The Word became flesh—earthly, limited, frail, transitory. God, in Jesus, chooses to share our human experience with us.  Just being open to that can surely change the way we see everything.  Our ordinary lives can be experienced as compassionate union with Christ.  God chooses to share in our ordinary selves, our joys, our difficulties; God chooses to share Divine Love.  Done.
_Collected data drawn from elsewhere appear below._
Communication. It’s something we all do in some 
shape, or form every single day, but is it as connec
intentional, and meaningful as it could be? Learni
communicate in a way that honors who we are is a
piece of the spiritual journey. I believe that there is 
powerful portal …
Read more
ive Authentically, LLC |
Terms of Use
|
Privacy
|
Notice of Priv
Divine Love is already part of our very being.

Our poetry ends with John the Baptist reminding us that Jesus came before and Jesus came after, and therefore, Jesus is ahead of us.  John the Baptist, you will recall, is a voice out of the wilderness.  There will always, always be a voice crying from the wilderness to point us toward the Light, to remind us of the Light.  If we pay attention, it will connect us to the rest of the story, to see, and live, the whole story.
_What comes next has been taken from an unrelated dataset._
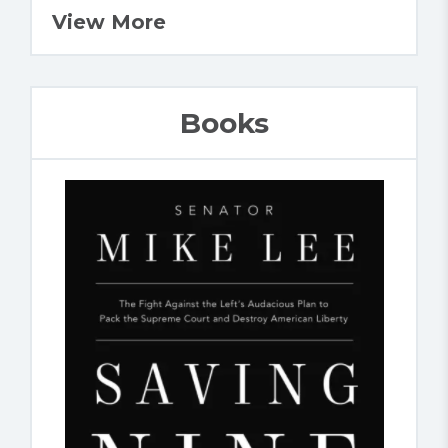
View More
What do these voices look like?  Well, Moonflowers for one.  You for another.  You are a voice pointing to the true Light when because of your own wilderness experiences, you show real compassion for one another, real compassion for all of God’s creation.  Martin Luther King called actions like these “unenforceable obligations” because, he said, they are beyond the reach of the laws of society.  They concern inner attitudes, genuine person-to-person relations, and expressions of compassion that law books cannot regulate. . . Such obligations, King says, are met by one’s commitment to an inner law, written on the heart. . . a higher law that produces love.[ii] 
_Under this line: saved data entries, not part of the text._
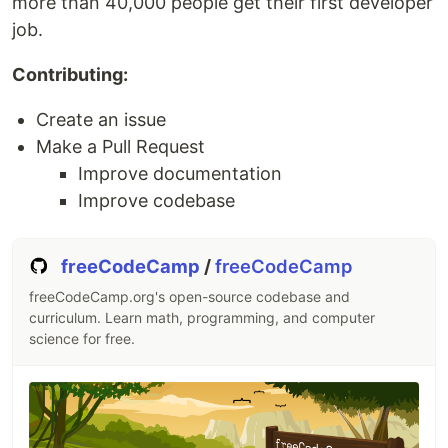
more than 40,000 people get their first developer
Project renamed from
to
LinkFree
job.
(please update your local git clones with
BioDrop
the new remote name)
Contributing:
Create an issue
What is BioDrop?
Make a Pull Request
Improve documentation
A platform where people in tech can have a single
Improve codebase
hub to showcase their content in order to
accelerate their…
freeCodeCamp
/
freeCodeCamp
freeCodeCamp.org's open-source codebase and
curriculum. Learn math, programming, and computer
science for free.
Unenforceable obligations.  Giving voice to Light requires a personal intention that is often costly and uncomfortable.  There seems to be a pattern here that we need to bring to our awareness and keep it there.

Julian of Norwich has been my Spiritual companion this year.  I reflect on her teachings almost every day.  She, like the Gospel of John, brings a fresh perspective to the way I see things.  Some things she brings to my attention, well, I’d rather not look at.  But I do anyway because she causes me to think deeply, and as hard as it is, I find Light in what she asks of me.

In Julian’s Long Text 51, speaking of Adam as all of humanity, she says that because of the true union, which was made in heaven, that when Adam fell, God’s son fell into the Virgin’s womb. [iii]   This image, again, speaks of an awesome compassionate connection with God that cannot be broken.  God, out of Love, willingly enters our human condition, falls with us, and never leaving us, makes us a new creation in relationship with the Divine. [iv]

That’s what the whole Gospel is about: 

Creation, Calls from the Wilderness, and New Light.

Morning Glories, Dark Nights of the Soul, and Moonflowers.

Incarnation, Passion, and Resurrection.

God’s first action was to speak light into darkness.  From the very beginning, there was a plan, a purpose to speak light into darkness.

And the Word became flesh and lived among us, and we have seen his glory, the glory as of a father’s only son, full of grace and truth.  Our human response to this Light, this Divine Love, is part of God’s plan from the very beginning. 

Clothed with the garments of faith, hope, and love; enfolded into a Divine relationship; blessed with grace and truth enkindled in our hearts--may we, in our ordinary, everyday lives, good times and hard times and everything in between, experience a compassionate and glorious union with Christ.  Out of that relationship, may we give life to our own unenforceable obligations so our actions in the world will continue to speak Light into darkness. 



[i] Psalm 65:8

[ii] Strength to Love, Martin Luther King, Jr., page 28.

[iii] From Julian of Norwich: Revelations of Divine Love, translated by Elizabeth Spearing.

[iv] I feel sure this insight came from The Drawing of This Love: Growing in Faith with Julian of Norwich, Robert Fruehwirth, because I wrote about it in my journal when I was reading this book.  I haven’t found the page number.